WORK REQUIRED
Write the following entries out again exactly, skipping each image.

[[ RECORDS FOR PROCESSING, beginning ]]

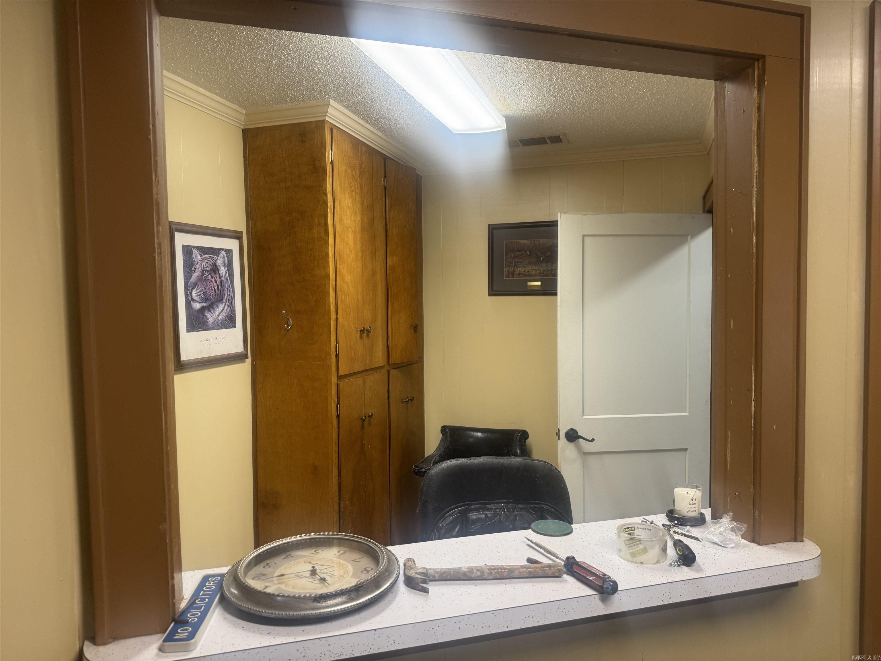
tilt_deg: -4.2
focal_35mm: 24
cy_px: 330
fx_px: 611
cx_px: 440
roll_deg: +0.4
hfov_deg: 71.6
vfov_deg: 56.8
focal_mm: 6.76
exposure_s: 1/60
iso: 100
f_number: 1.78
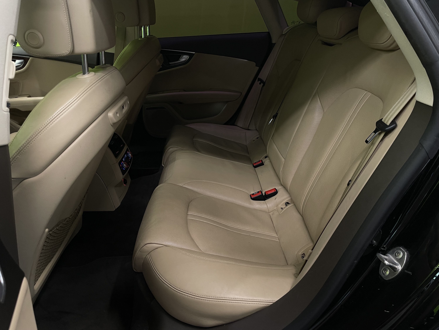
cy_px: 165
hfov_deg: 67.3
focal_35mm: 26
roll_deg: +2.0
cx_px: 220
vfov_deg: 53.1
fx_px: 330
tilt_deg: -24.3
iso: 100
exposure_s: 1/50
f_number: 1.6
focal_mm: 4.2
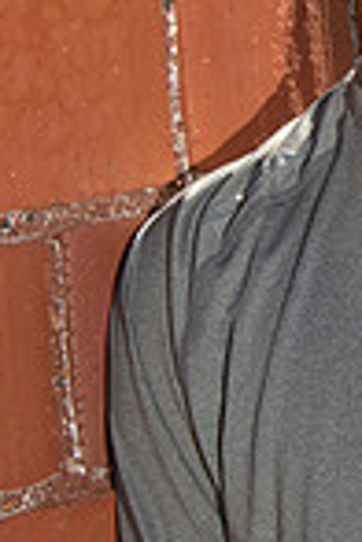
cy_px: 81
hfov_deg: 6.5
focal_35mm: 208
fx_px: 3137
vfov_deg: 9.9
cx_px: 528
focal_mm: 68
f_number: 13
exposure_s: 1/160
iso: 800
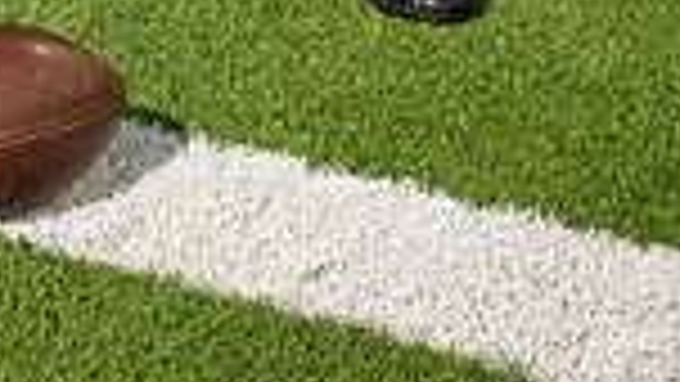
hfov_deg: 14.1
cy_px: -517
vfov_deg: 7.6
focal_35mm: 150
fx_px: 2705
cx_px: 27
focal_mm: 48
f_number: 7.1
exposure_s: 1/320
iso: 200
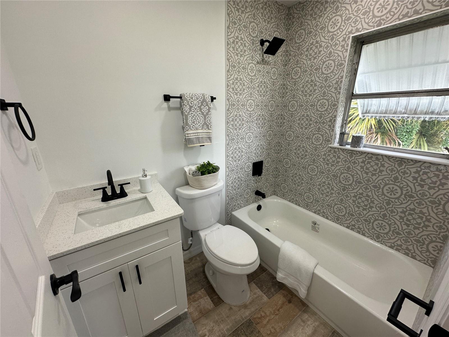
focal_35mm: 14
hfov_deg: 102.1
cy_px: 168
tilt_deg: -17.0
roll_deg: -0.6
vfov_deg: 85.7
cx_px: 224
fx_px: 182
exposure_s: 1/120
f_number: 2.2
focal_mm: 2.22
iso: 125
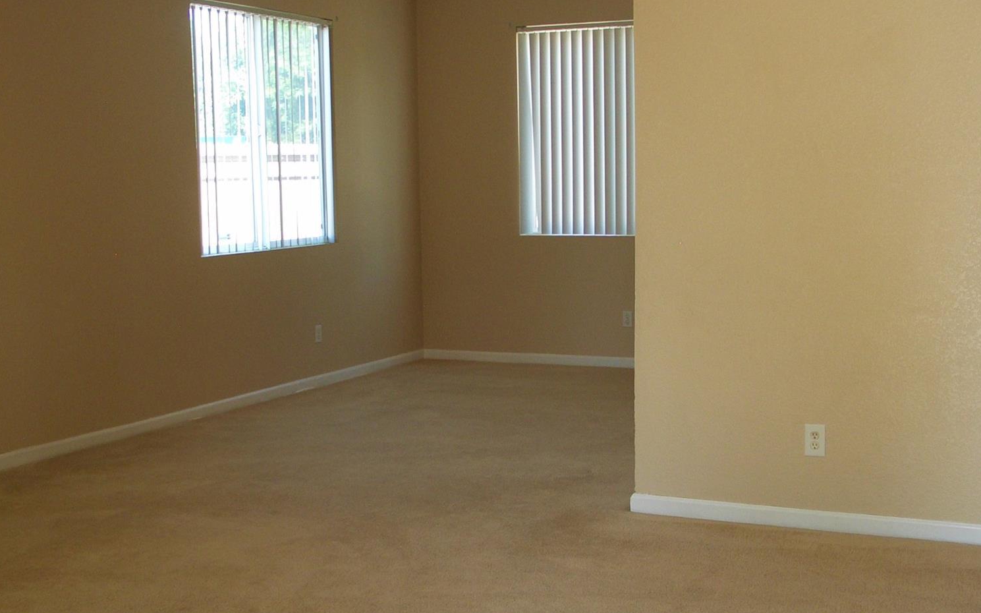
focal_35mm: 47
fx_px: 1256
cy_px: 427
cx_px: 491
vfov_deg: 27.2
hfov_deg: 42.7
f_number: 2.8
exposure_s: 1/80
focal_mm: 7.1
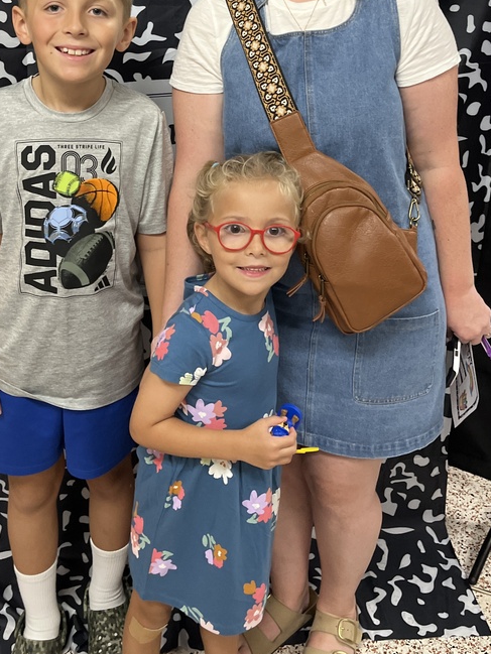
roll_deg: -0.7
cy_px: 169
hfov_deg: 35.0
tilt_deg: -19.8
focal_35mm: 41
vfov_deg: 44.4
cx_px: 194
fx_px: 775
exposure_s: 1/60
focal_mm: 5.1
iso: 250
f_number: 1.6
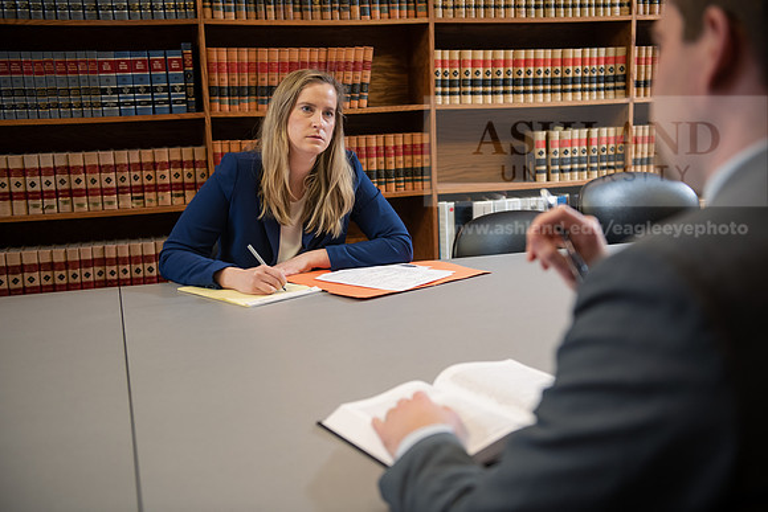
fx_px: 896
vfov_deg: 31.9
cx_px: 384
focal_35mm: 42
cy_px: 256
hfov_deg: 46.4
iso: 800
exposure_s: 1/160
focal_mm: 42
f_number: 3.2
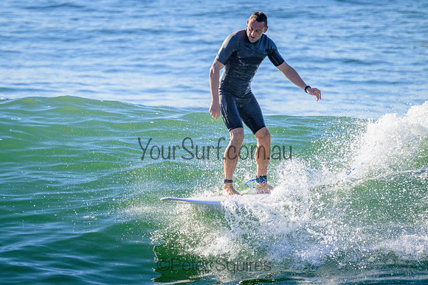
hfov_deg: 2.6
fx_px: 9513
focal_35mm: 800
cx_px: 214
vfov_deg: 1.7
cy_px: 142
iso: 1100
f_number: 11
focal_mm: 800
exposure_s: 1/2000
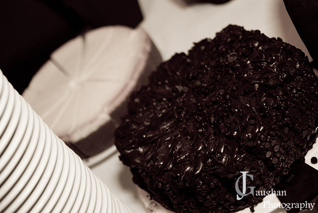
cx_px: 159
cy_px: 106
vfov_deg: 22.7
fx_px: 531
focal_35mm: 60
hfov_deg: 33.4
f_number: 2.8
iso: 320
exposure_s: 1/60
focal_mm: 40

[[ RECORDS FOR PROCESSING, end ]]

SOLUTION TO THIS PROBLEM
tilt_deg: -4.2
focal_35mm: 24
cy_px: 330
fx_px: 611
cx_px: 440
roll_deg: +0.4
hfov_deg: 71.6
vfov_deg: 56.8
focal_mm: 6.76
exposure_s: 1/60
iso: 100
f_number: 1.78
cy_px: 165
hfov_deg: 67.3
focal_35mm: 26
roll_deg: +2.0
cx_px: 220
vfov_deg: 53.1
fx_px: 330
tilt_deg: -24.3
iso: 100
exposure_s: 1/50
f_number: 1.6
focal_mm: 4.2
cy_px: 81
hfov_deg: 6.5
focal_35mm: 208
fx_px: 3137
vfov_deg: 9.9
cx_px: 528
focal_mm: 68
f_number: 13
exposure_s: 1/160
iso: 800
hfov_deg: 14.1
cy_px: -517
vfov_deg: 7.6
focal_35mm: 150
fx_px: 2705
cx_px: 27
focal_mm: 48
f_number: 7.1
exposure_s: 1/320
iso: 200
focal_35mm: 14
hfov_deg: 102.1
cy_px: 168
tilt_deg: -17.0
roll_deg: -0.6
vfov_deg: 85.7
cx_px: 224
fx_px: 182
exposure_s: 1/120
f_number: 2.2
focal_mm: 2.22
iso: 125
focal_35mm: 47
fx_px: 1256
cy_px: 427
cx_px: 491
vfov_deg: 27.2
hfov_deg: 42.7
f_number: 2.8
exposure_s: 1/80
focal_mm: 7.1
roll_deg: -0.7
cy_px: 169
hfov_deg: 35.0
tilt_deg: -19.8
focal_35mm: 41
vfov_deg: 44.4
cx_px: 194
fx_px: 775
exposure_s: 1/60
focal_mm: 5.1
iso: 250
f_number: 1.6
fx_px: 896
vfov_deg: 31.9
cx_px: 384
focal_35mm: 42
cy_px: 256
hfov_deg: 46.4
iso: 800
exposure_s: 1/160
focal_mm: 42
f_number: 3.2
hfov_deg: 2.6
fx_px: 9513
focal_35mm: 800
cx_px: 214
vfov_deg: 1.7
cy_px: 142
iso: 1100
f_number: 11
focal_mm: 800
exposure_s: 1/2000
cx_px: 159
cy_px: 106
vfov_deg: 22.7
fx_px: 531
focal_35mm: 60
hfov_deg: 33.4
f_number: 2.8
iso: 320
exposure_s: 1/60
focal_mm: 40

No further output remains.